Bond yields stepped lower and Brent crude fell after US President Donald Trump made clear he wants lower interest rates and cheaper oil.

The new US president outlined his message in a virtual presentation to the World Economic Forum in Davos, saying he wants Saudi Arabia and OPEC to intervene to bring out the price of oil and that he would demand interest rates to drop.

“Trump showed off his credentials as a low interest rates guy saying ‘I’ll demand that interest rates drop immediately. And likewise, they should be dropping all over the world. Interest rates should follow us all over’,” Bank of New Zealand senior markets strategist Jason Wong said in a note. “His comments saw Treasury yields nudge down, a weaker US dollar and lower oil prices.”

The kiwi dollar rose to 56.84 US cents at 7am in Auckland from 56.65 cents yesterday, while Brent crude oil futures slipped 0.5% to US$76.61 a barrel.

The New Zealand dollar traded at 88.61 yen from 88.65 yen yesterday as investors prepare for the Bank of Japan’s policy review, which is expected to see the monetary authority hike its key rate a quarter-point to 0.5%, its highest level in 17 years.

BNZ’s Wong said that won’t do much to change the fact that “real interest rates remain deeply negative” for the world’s fourth-biggest economy.

Norway’s Norges Bank kept its key rate at 4.5%, signalling another cut is likely in March, while Turkey’s central bank cut its one-week repo rate to 45% from 47.5%, following on from a reduction last month from 50%.

America First

Trump also renewed his message on tariffs, saying the only way to avoid them is for companies to make their products in the US.

Aluminium maker Alcoa slipped 3% after warning prospective tariffs will hit its competitiveness, while reporting a return to profit in the December quarter.

Stock markets were broadly stronger on both sides of the Atlantic, with the S&P 500 nudging up 0.2% in afternoon trading, and near an all-time high, while benchmark indices were also stronger in the UK, Germany and France.
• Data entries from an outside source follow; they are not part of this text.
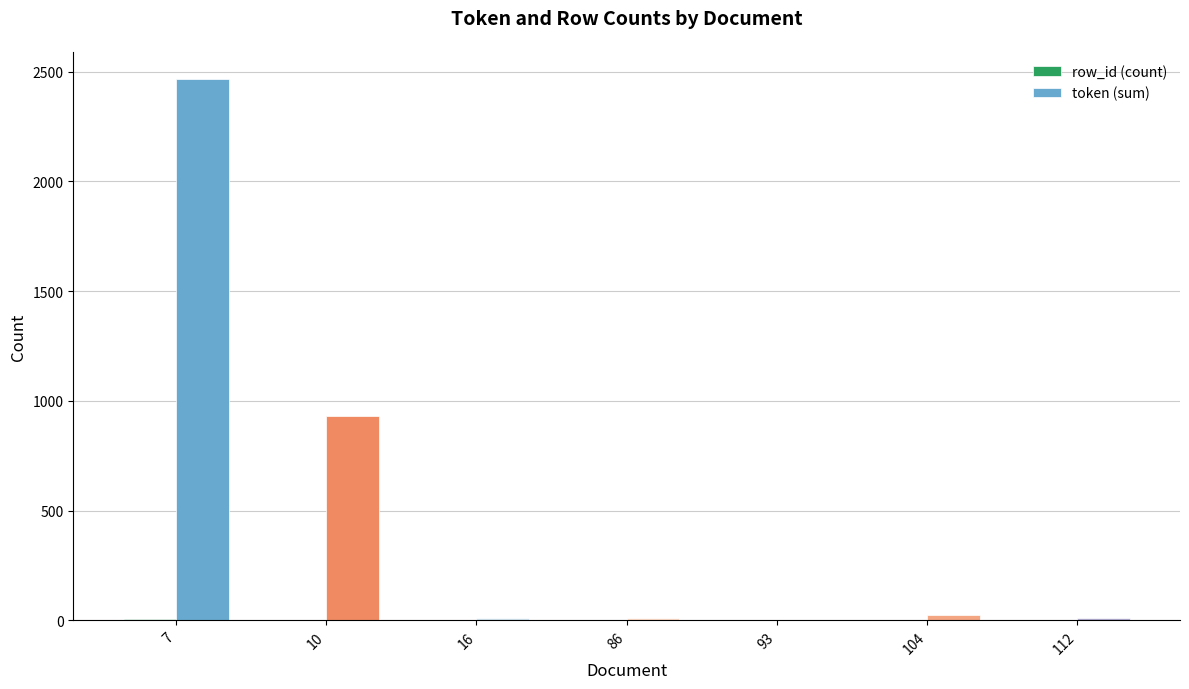

At which category does the chart reach its peak across all series?

7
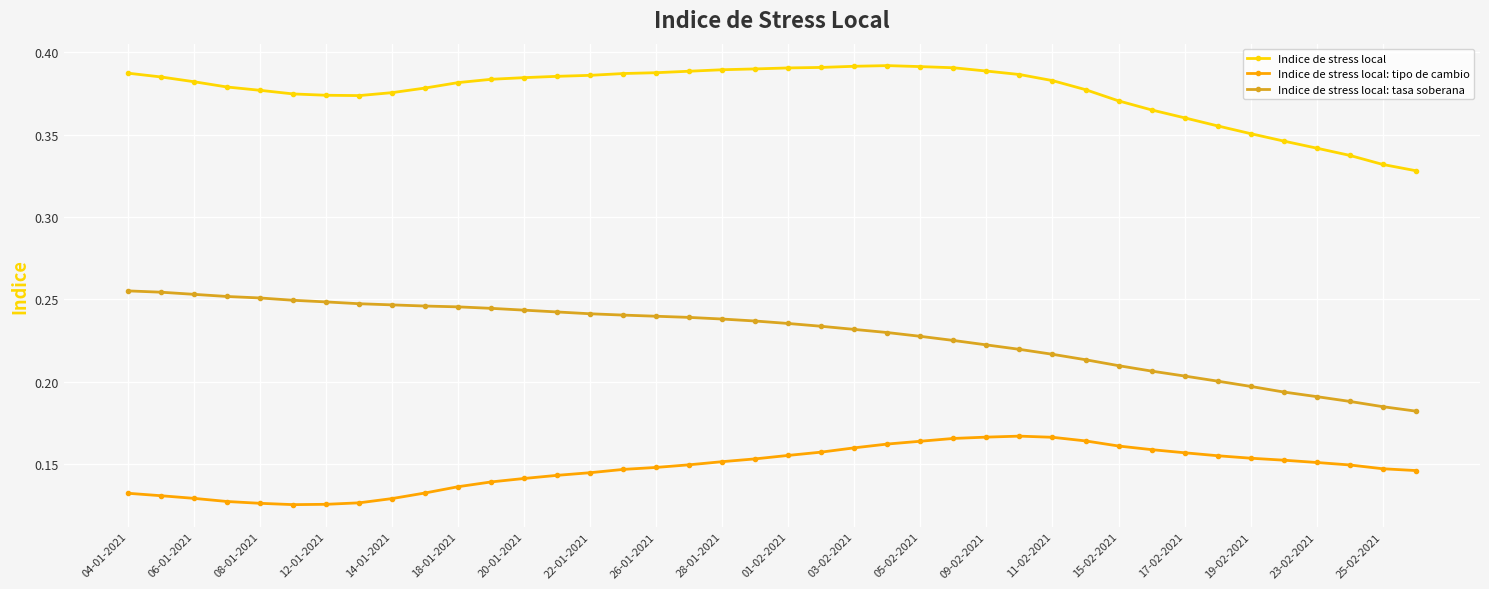

At how many categories does at least one series exceed 0?

40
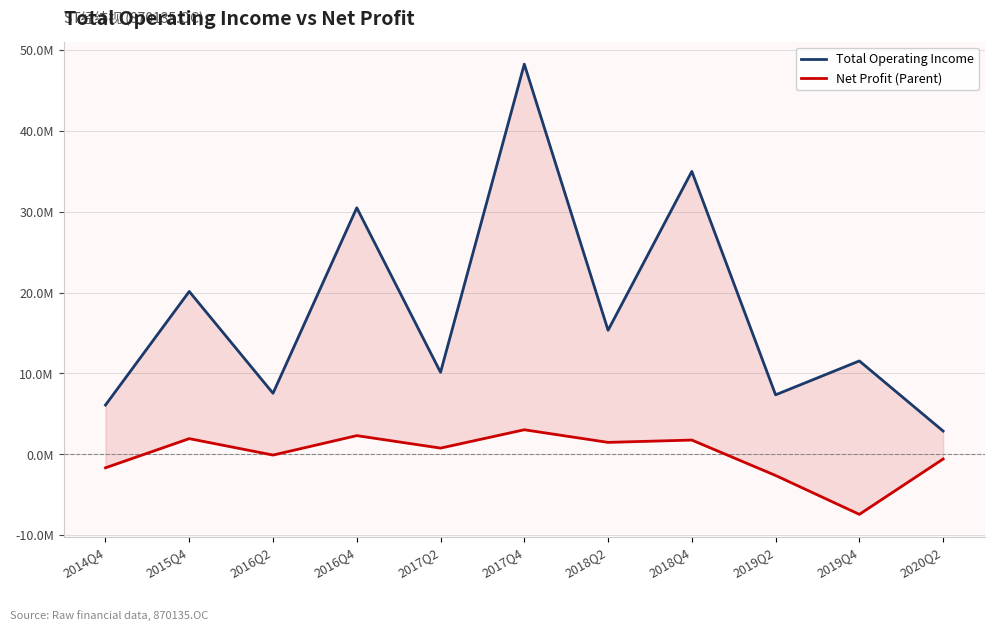

How many interior local valleys does the Net Profit (Parent) series have?

4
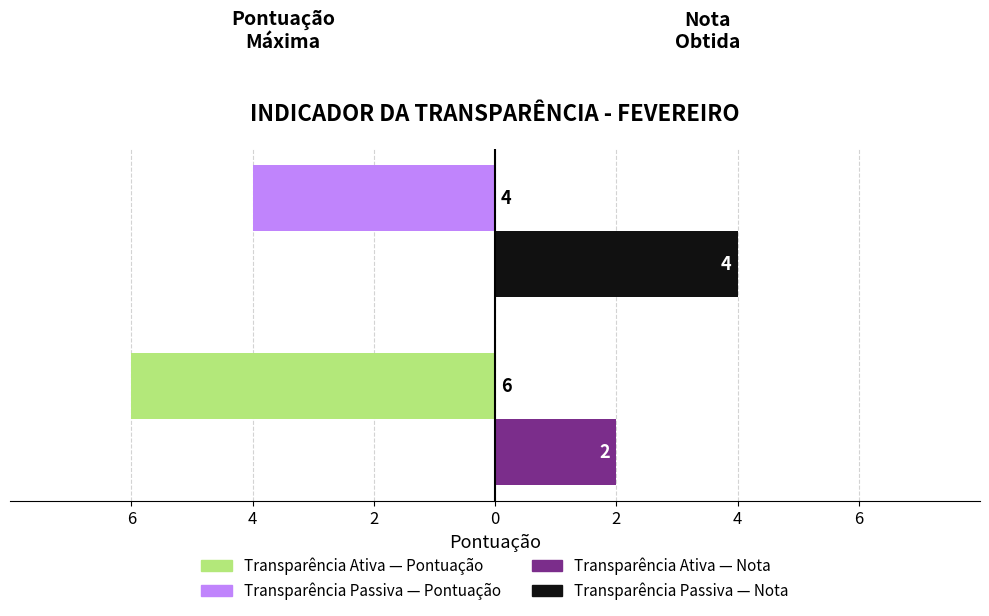

How many bars are there in total?

4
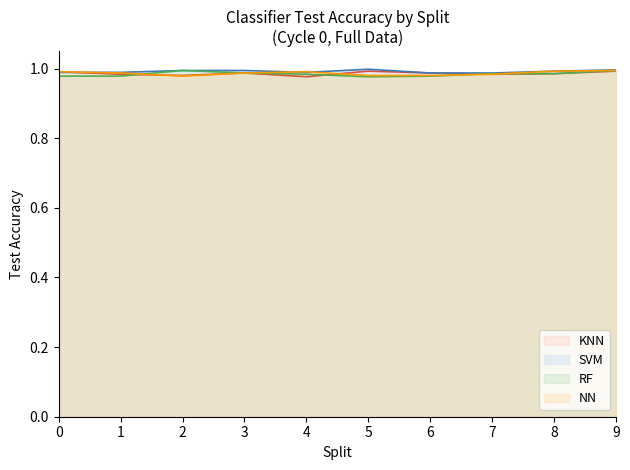

How many lines are shown in the chart?

4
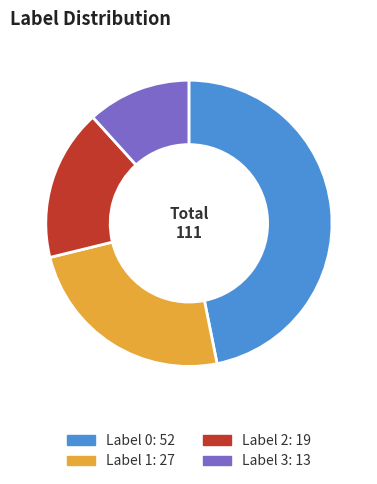

How many slices are in this pie chart?

4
American Airlines dropped 7.3% after forecasting a softer profit for 2025, following a weaker outlook from UK airline Easyjet yesterday, although GE Aerospace gained after beating analysts’ expectations, and United Airlines and Delta Air Lines both predicted profits for the start of the year with strong demand for winter travel to Europe, recovering business travel and firmer domestic fares.

Swedish private equity firm EQT – which took Metlifecare private in 2020 – reported a surge in fund exits in 2024, and said private markets were returning to their long-term trajectory.

Australian futures are pointing to a 0.2% gain for the S&P/ASX 200, while New Zealand’s S&P/NZX 50 index rose yesterday, snapping a three-day decline.